= Arthur Atye =

16th-century English politician

Sir Arthur Atye or Atey (died 1604) was an English academic and politician.

==Life==
Atye graduated B.A. at Christ Church, Oxford in 1560, and M.A. in 1564. A fellow of Merton College, Oxford, he became Principal of St Alban Hall in 1572. Between 1566 and 1568 he went with John Man on a diplomatic mission in Spain. He was six times a Member of Parliament: for Liverpool in 1572 and 1584; for Fowey in 1589; for Shaftesbury in 1593; for Dunwich in 1597; and for Bere Alston (1604).

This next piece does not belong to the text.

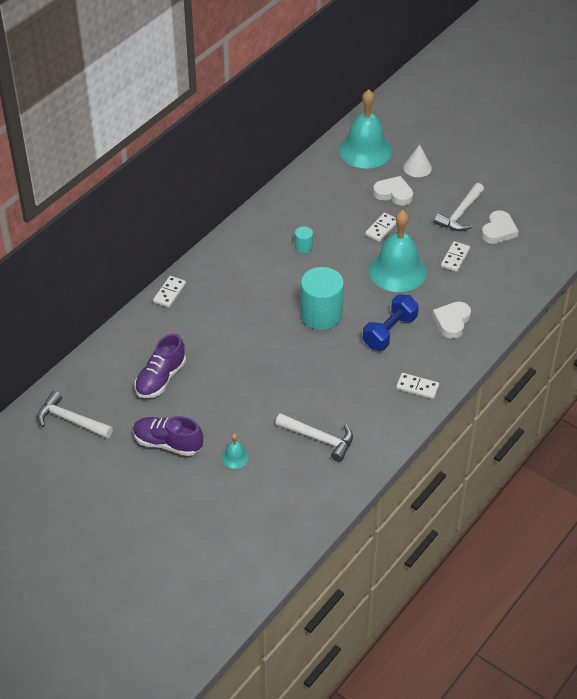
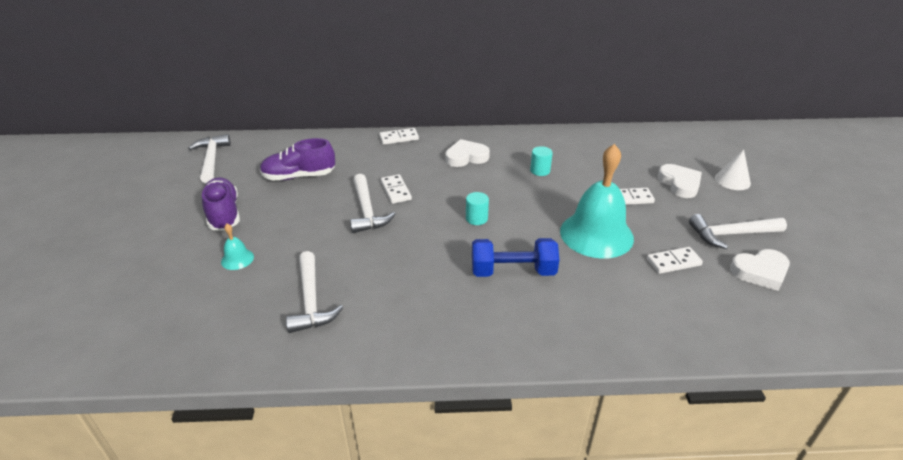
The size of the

He acted as secretary to Robert Dudley, 1st Earl of Leicester. Later he worked for Robert Devereux, 2nd Earl of Essex, and translated political works from Spanish. He was knighted in 1603.

Atye was also one of the trading group in Leicester's circle involved in commerce with Morocco, with Alexander Avenon and Richard Staper. The merchant Benedict Barnham left money to Atye and his wife.

Atye was residing at Kilburn when he died; he owned property in several other locations around London, including Harrow-on-the-Hill where he was buried. His eldest son and heir Robert was still a minor.

==Family==
Atye married first Anne Quarles, the widow of William Ricthorne, who died in 1583; there were no children of the marriage. He then married Judith, daughter of Walter Hungerford of Cadenham. Wiltshire. They had three or four sons, and a daughter. His widow married Sir John Dormer.